The School of Public Health is committed to anti-racism and anti-oppression in our mission and operations. In pursuit of this goal, we consider an applicant’s record working with individuals from historically marginalized backgrounds, and experience identifying and eliminating systemic barriers to success in an academic environment. SPH seeks to increase the diversity of its workforce, we particularly encourage applications from those who belong to groups that have been historically underrepresented in our discipline, including those who are Black, Indigenous, and people of color, those with disabilities, and those from LGBTQIA+ communities.
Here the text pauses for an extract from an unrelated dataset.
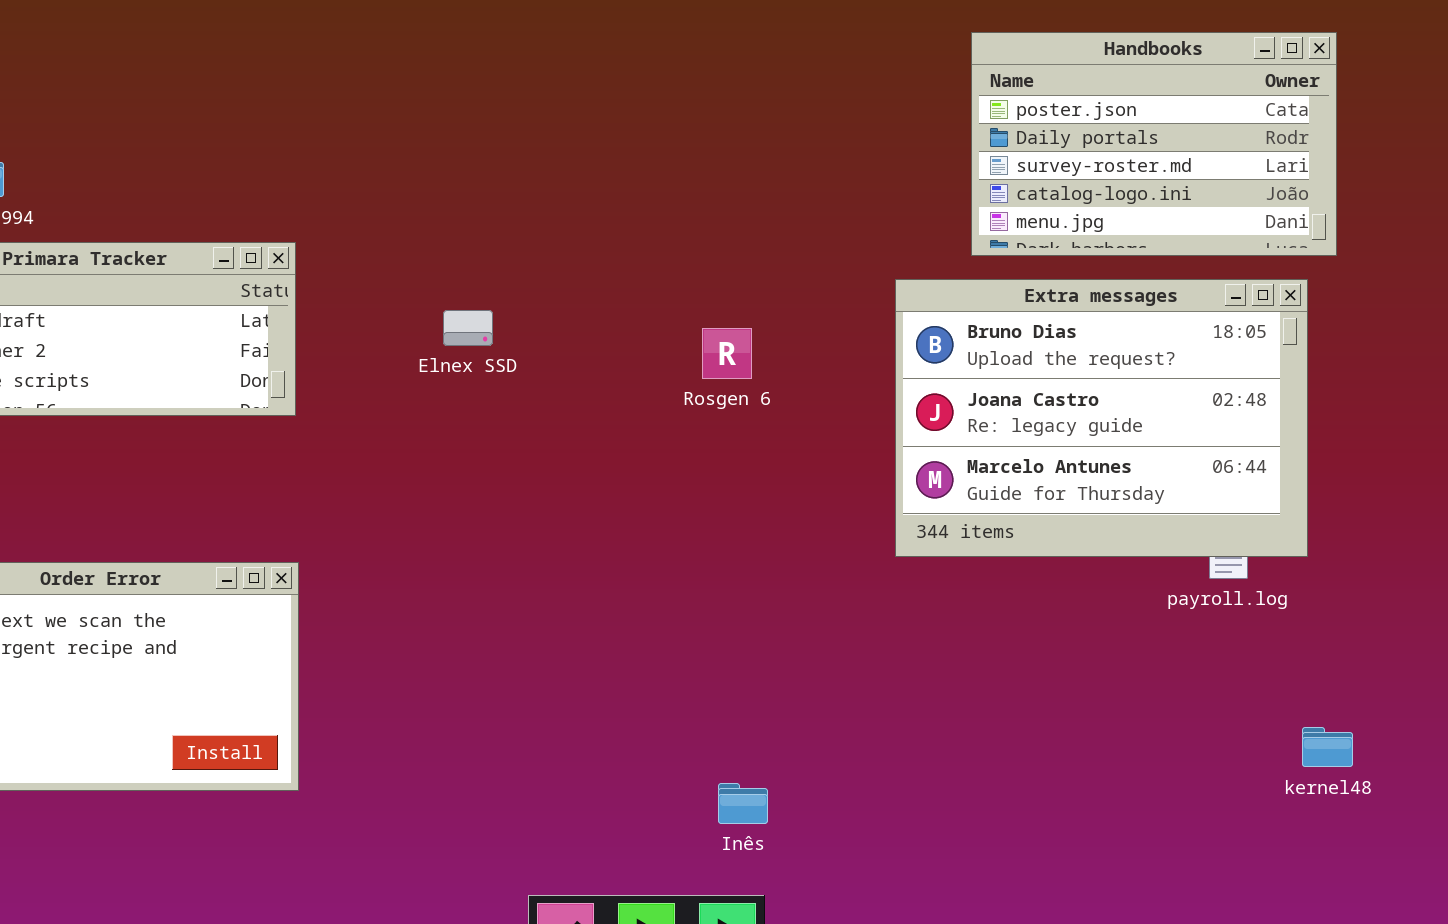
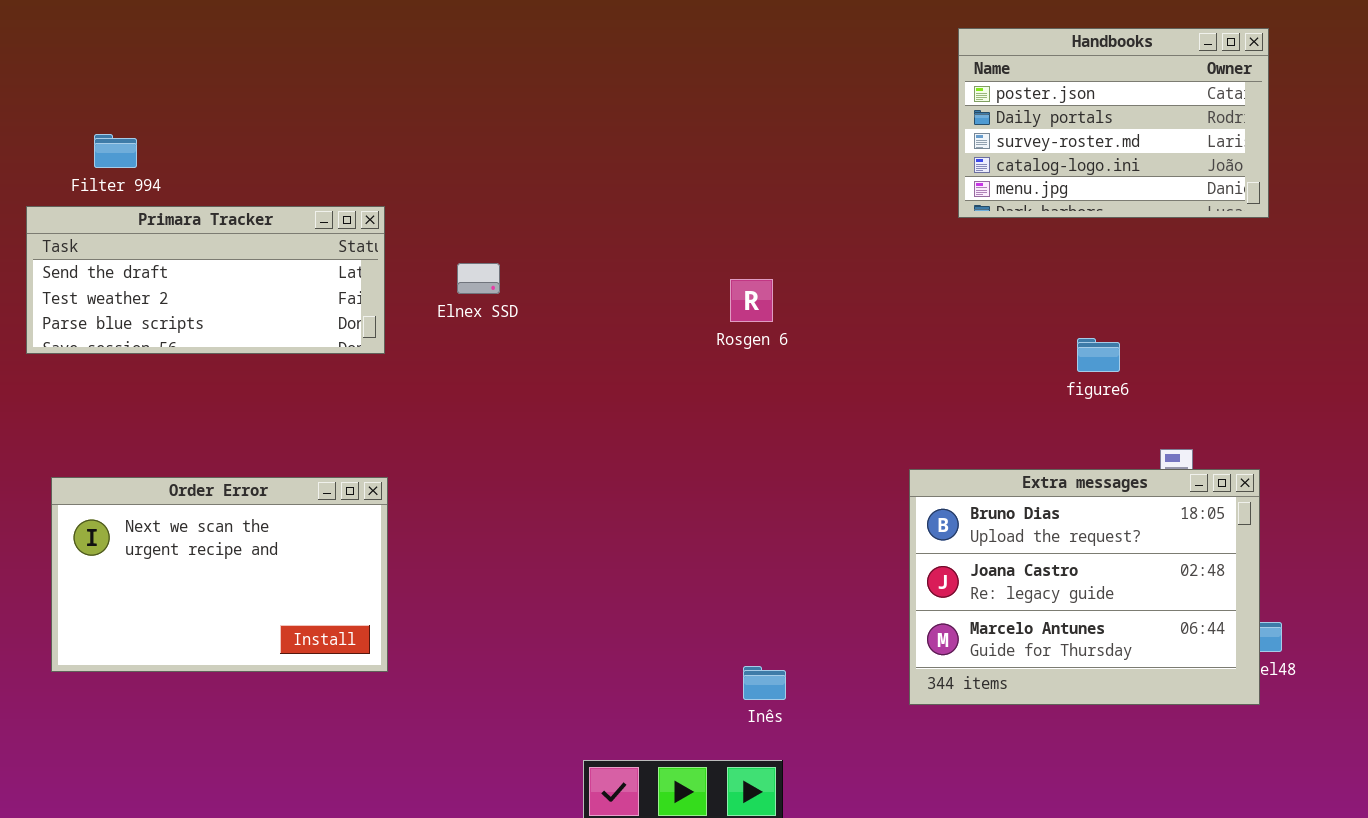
Extra messages: [895,279,1308,557] -> [909,469,1260,705], moved
Elnex SSD: [443,310,493,346] -> [457,263,500,294], moved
Applications are invited for a postdoctoral associate position in Biostatistics in the School of Public Health, Division of Biostatistics, University of Minnesota, Minneapolis, MN. The successful candidate will work with Dr. Thierry Chekouo and his collaborators within and outside the University of Minnesota. The research will focus on the development of Bayesian statistical/machine learning methods for the data integration analysis of high-throughput imaging and molecular data (i.e., genome, transcriptome, epigenome, and more). The methods would be able to systematically integrate biomedical/biological knowledge to improve the prediction power of clinical outcomes. Domains of applications may include cancer and cardiovascular diseases, and neurodevelopment disorders. The post-doc will also work on software development (in R, or in Python, Java, Stan, or BUGS or interfacing R with C/C++), simulation studies, real data analysis, and writing manuscripts.
This appointment is for 1-2 years, with a possible extension to year 3, contingent on satisfactory performance and funding availability.
Starting Date: Negotiable. Position will remain open until filled.
Questions? For preliminary inquiries, you may send your CV to firstname.lastname@example.org
Qualifications: A PhD degree in Biostatistics, Statistics, or a related field, strong computing/programming and communication skills, and a strong interest in omics and/or imaging data analysis are required. Experience in Bayesian high-dimensional data analysis is highly preferred.
The University of Minnesota, founded in the belief that all people are enriched by understanding, is dedicated to the advancement of learning and the search for truth; to the sharing of this knowledge through education for a diverse community; and to the application of this knowledge to benefit the people of the state, the nation, and the world.